Yea...I'm in the "no vapor barrier" area from the updated recommendations as far as my research has come thus far. We don't get significant freezing or snow. A week or two below freezing at night is typically the max, and usually mid day gets above freezing.


----------



## y0bailey (Sep 23, 2019)

Alright, here is what I settled on....am I going to ruin my house? I know this is technically against code due to fire reasons, but my reading says that is overplayed and I'm not planning on selling the house or having an inspection.
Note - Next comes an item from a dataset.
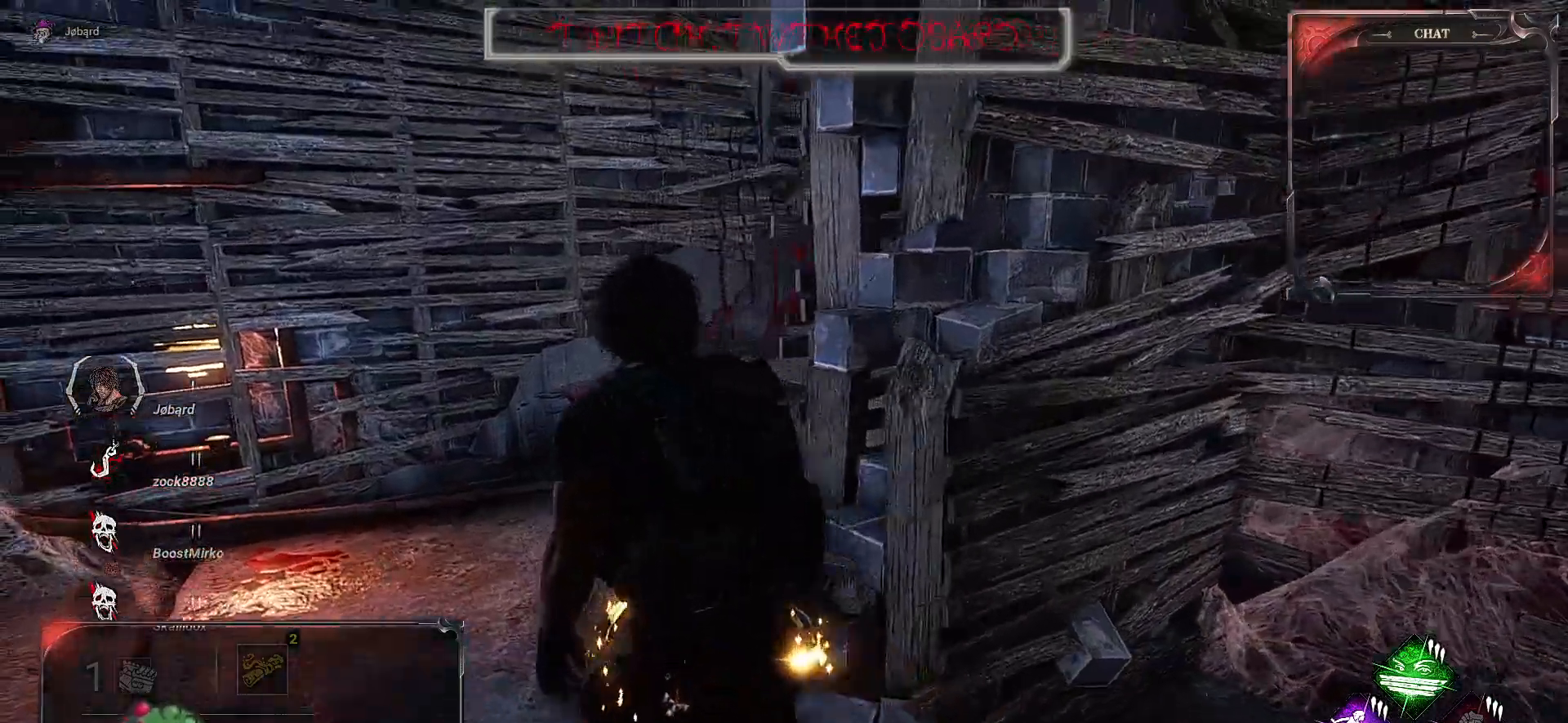
{"keys": ["q", "z"], "mouse": [], "events": []}
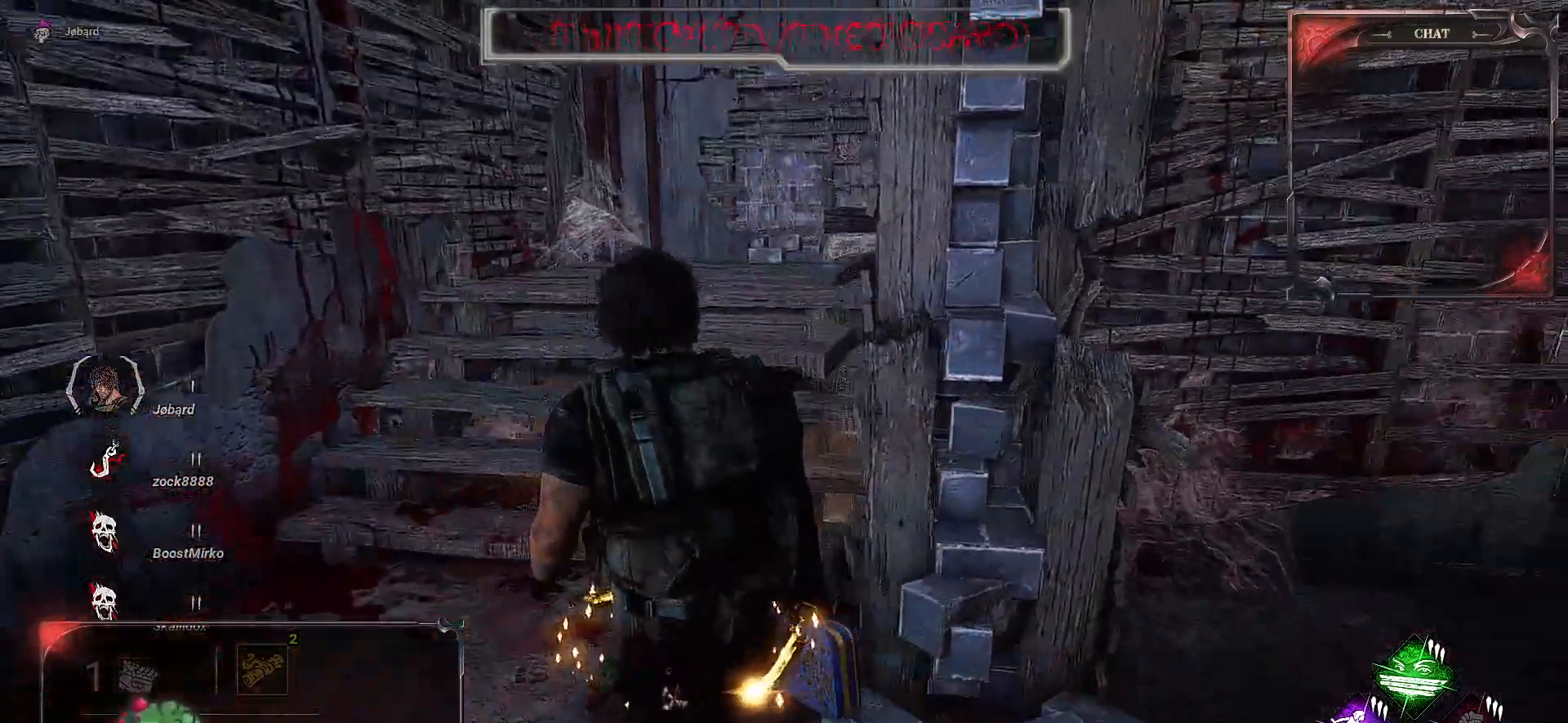
{"keys": ["q", "z"], "mouse": [], "events": []}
I bought faced fiber, but stapled with plenty of room for air infiltration and definitely not an air-tight seal. Mostly just to be lazy and hopefully the facing can keep the dust down? Foolish?


----------



## Colbyt (Jan 27, 2014)

Well, if it makes you feel better.  That is exactly what I would have done. My builder did that exact same thing on the knee walls, all level, in my house. 



I'm still thinking about the closed cell since I have a good bit of concrete wall above the frost line and it is too cool to be pleasant down there in the dead of winter.


----------



## y0bailey (Sep 23, 2019)

Colbyt said:


> Well, if it makes you feel better.  That is exactly what I would have done. My builder did that exact same thing on the knee walls, all level, in my house.
> 
> 
> 
> I'm still thinking about the closed cell since I have a good bit of concrete wall above the frost line and it is too cool to be pleasant down there in the dead of winter.


You did make me feel better! So thanks!


----------



## Barthugens (10 mo ago)

y0bailey said:


> Hey all! I'm located in Raleigh NC, and I'm looking to add a bit of insulation to my unfinished (and planning on keeping it unfinished) basement. Approx 1400 sq feet.
> 
> It's a walk-out, so really focusing on the framed in sections, unless you tell me just insulating there will be worthless.
> 
> ...


Walls should always be blanket coat insulated from the outside, under the siding, and with a rain screen air gap between insulation and siding. Never insulate the inside walls of a basement as you'll always have moisture, mold, dampness issues. Insulate the outside and the inside walls will always be dry and warm.


----------



## Nealtw (Jun 22, 2017)

Barthugens said:


> Walls should always be blanket coat insulated from the outside, under the siding, and with a rain screen air gap between insulation and siding. Never insulate the inside walls of a basement as you'll always have moisture, mold, dampness issues. Insulate the outside and the inside walls will always be dry and warm.


Hmm, interesting concept, not very practical.


----------